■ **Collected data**
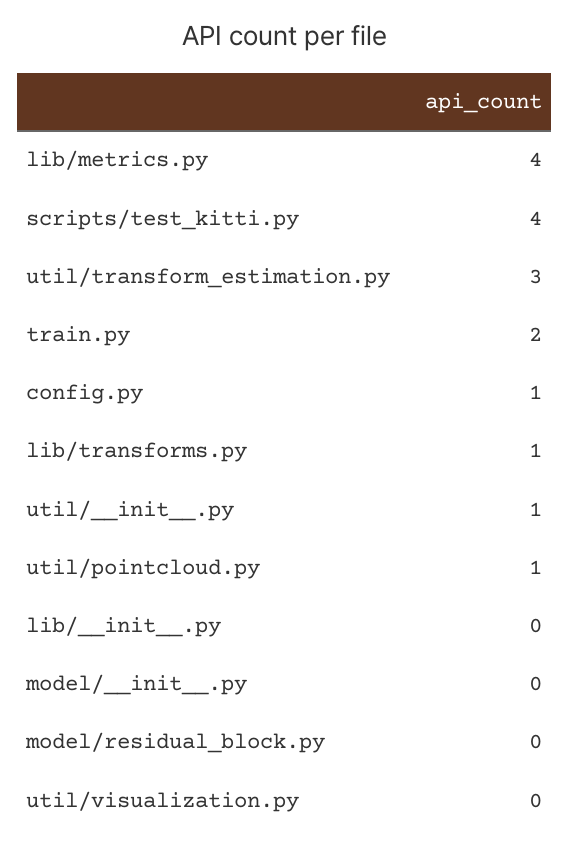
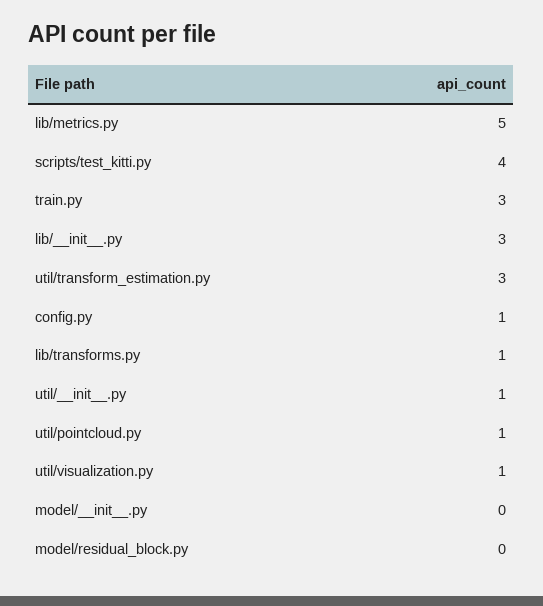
  {
-   "lib/metrics.py": 4,
+   "lib/metrics.py": 5,
    "scripts/test_kitti.py": 4,
    "util/transform_estimation.py": 3,
-   "train.py": 2,
+   "train.py": 3,
    "config.py": 1,
    "lib/transforms.py": 1,
    "util/__init__.py": 1,
    "util/pointcloud.py": 1,
-   "lib/__init__.py": 0,
+   "lib/__init__.py": 3,
    "model/__init__.py": 0,
    "model/residual_block.py": 0,
-   "util/visualization.py": 0
+   "util/visualization.py": 1
  }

■ **Task item**
Hand back all the entries exactly, leaving out the pictures.

■ **Solution**
  {
-   "lib/metrics.py": 4,
+   "lib/metrics.py": 5,
    "scripts/test_kitti.py": 4,
    "util/transform_estimation.py": 3,
-   "train.py": 2,
+   "train.py": 3,
    "config.py": 1,
    "lib/transforms.py": 1,
    "util/__init__.py": 1,
    "util/pointcloud.py": 1,
-   "lib/__init__.py": 0,
+   "lib/__init__.py": 3,
    "model/__init__.py": 0,
    "model/residual_block.py": 0,
-   "util/visualization.py": 0
+   "util/visualization.py": 1
  }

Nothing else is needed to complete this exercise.